### [Your objective]
The data below is to be transcribed word for word; pictures are to be excluded.

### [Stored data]
[Start of Attachment]

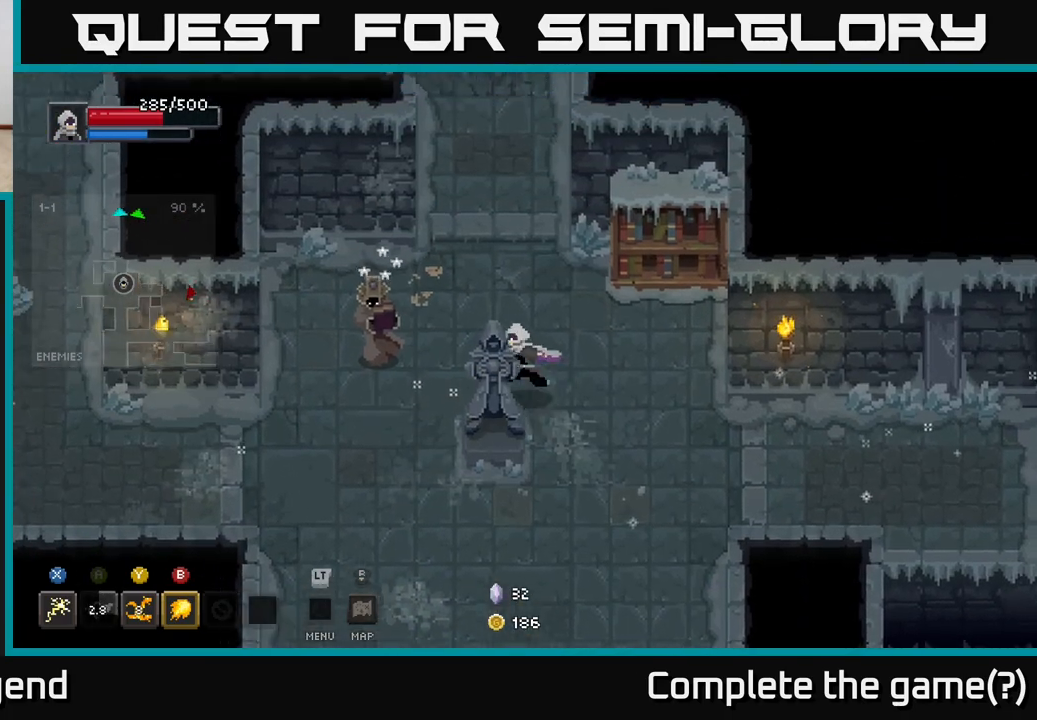
{"buttons": [], "left_stick": "left", "right_stick": "center", "events": [[133, "left_stick", "left"], [183, "Y", "down"], [283, "Y", "up"]]}
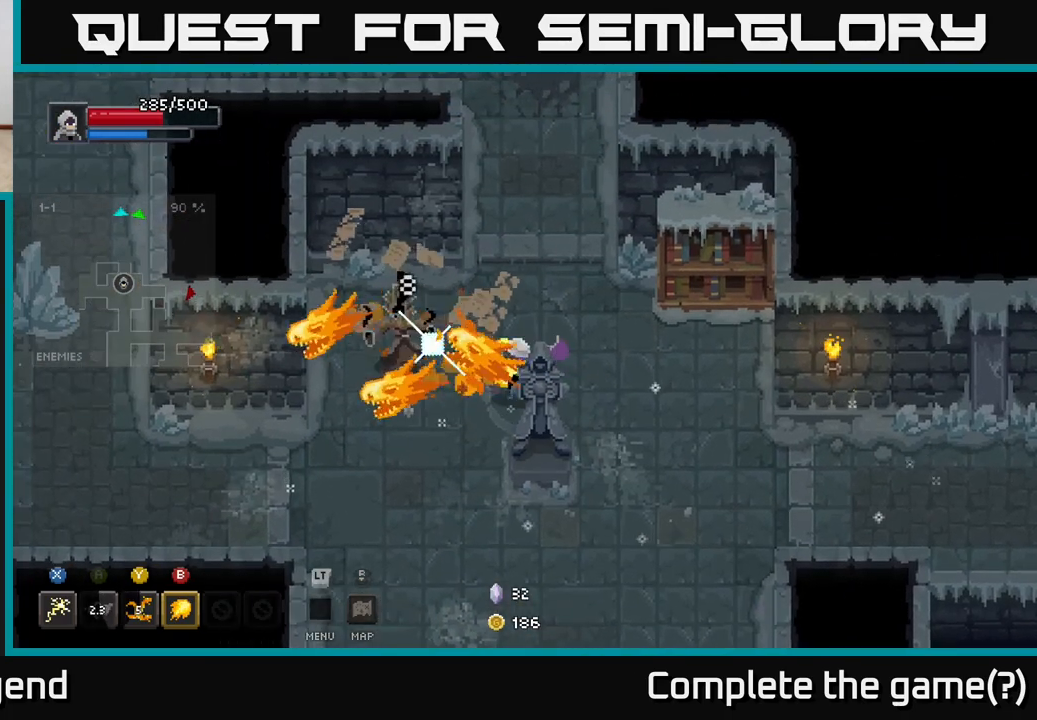
{"buttons": [], "left_stick": "left", "right_stick": "center", "events": []}
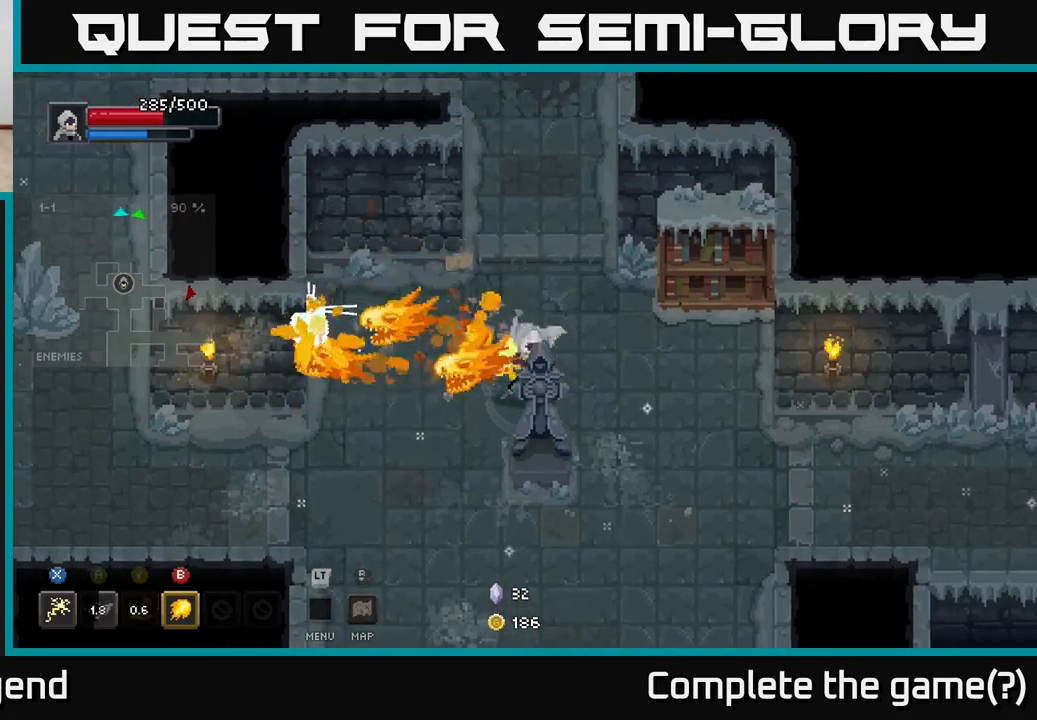
{"buttons": [], "left_stick": "down-left", "right_stick": "center", "events": [[183, "left_stick", "center"], [317, "left_stick", "down-left"]]}
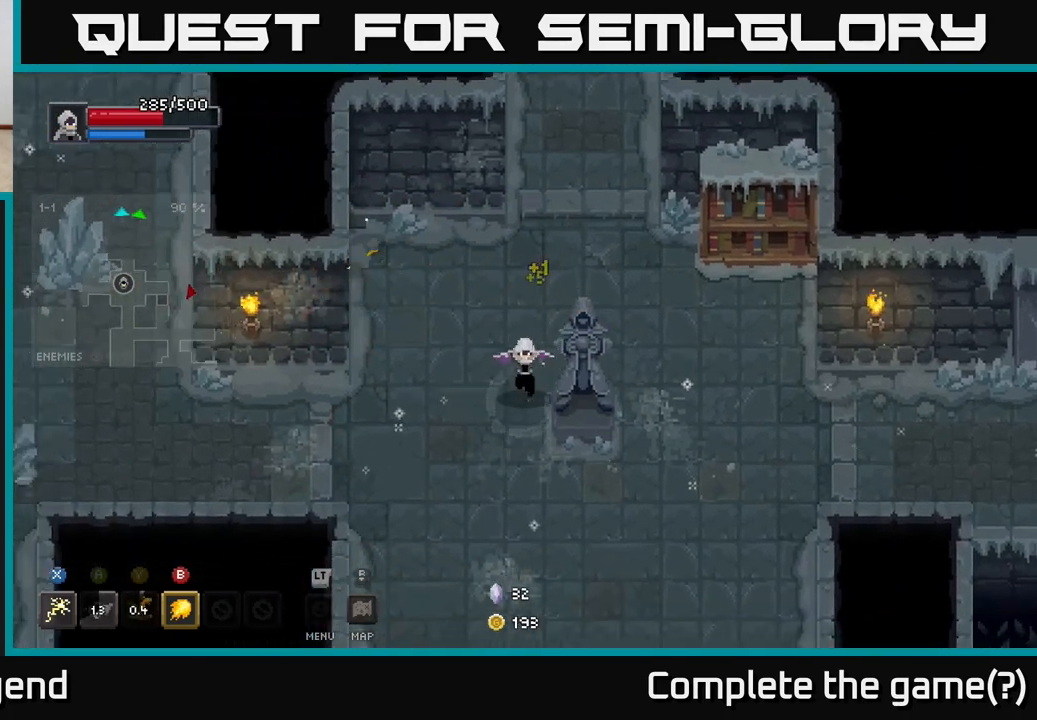
{"buttons": [], "left_stick": "left", "right_stick": "center", "events": [[317, "left_stick", "left"]]}
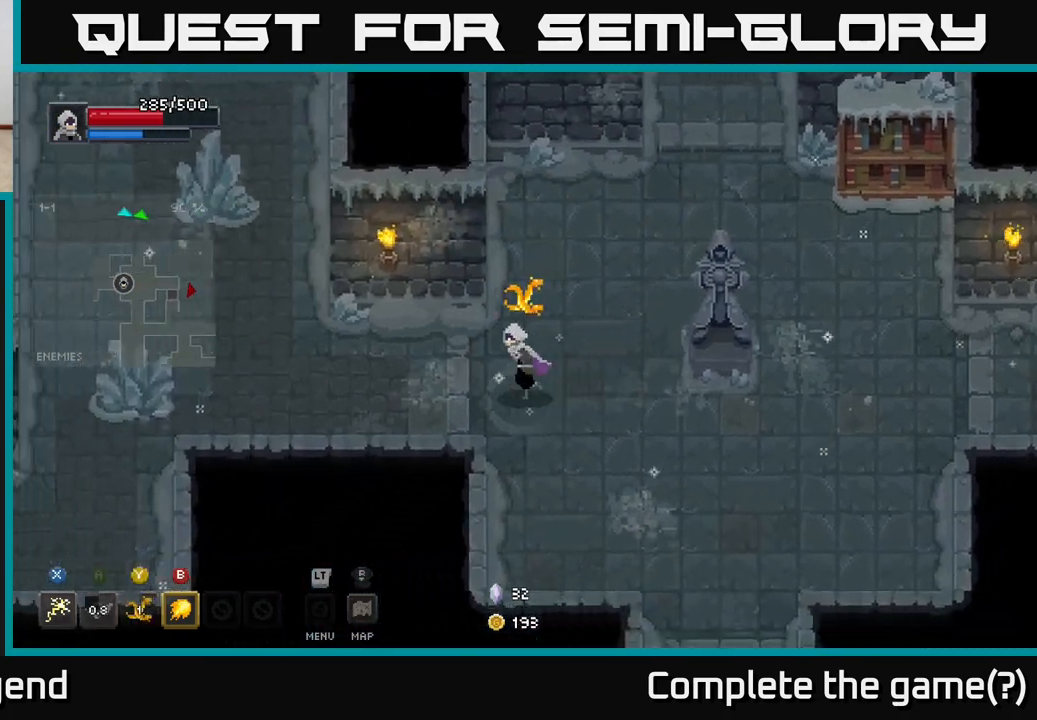
{"buttons": [], "left_stick": "left", "right_stick": "center", "events": []}
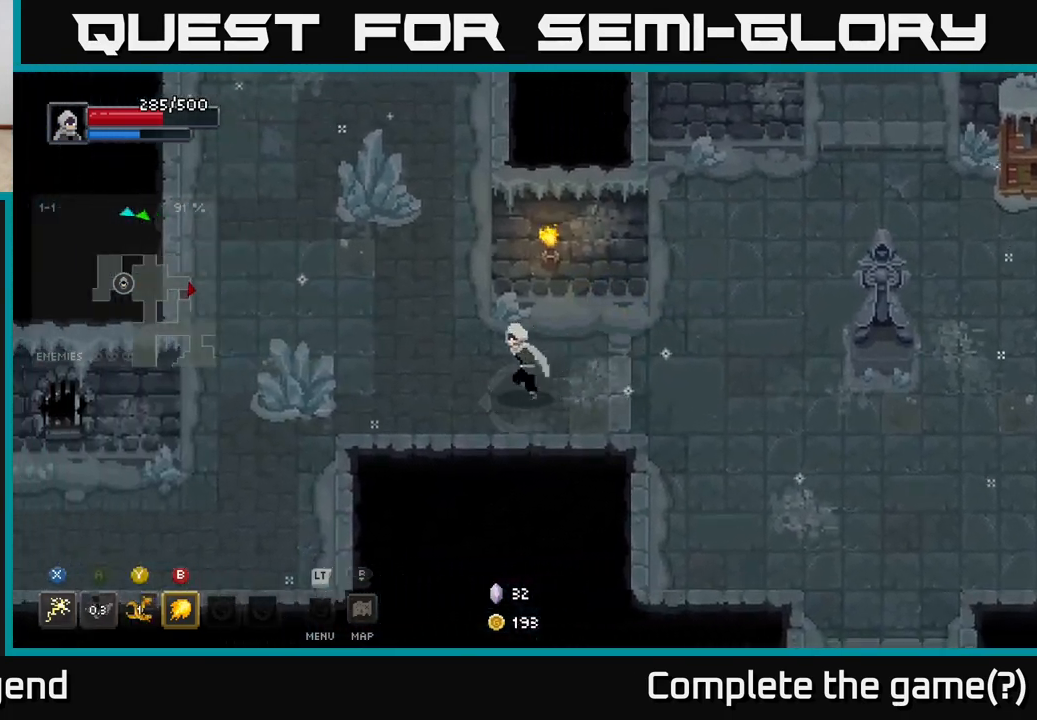
{"buttons": [], "left_stick": "left", "right_stick": "center", "events": []}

[End of Attachment]

### [The answer]
{"buttons": [], "left_stick": "left", "right_stick": "center", "events": [[133, "left_stick", "left"], [183, "Y", "down"], [283, "Y", "up"]]}
{"buttons": [], "left_stick": "left", "right_stick": "center", "events": []}
{"buttons": [], "left_stick": "down-left", "right_stick": "center", "events": [[183, "left_stick", "center"], [317, "left_stick", "down-left"]]}
{"buttons": [], "left_stick": "left", "right_stick": "center", "events": [[317, "left_stick", "left"]]}
{"buttons": [], "left_stick": "left", "right_stick": "center", "events": []}
{"buttons": [], "left_stick": "left", "right_stick": "center", "events": []}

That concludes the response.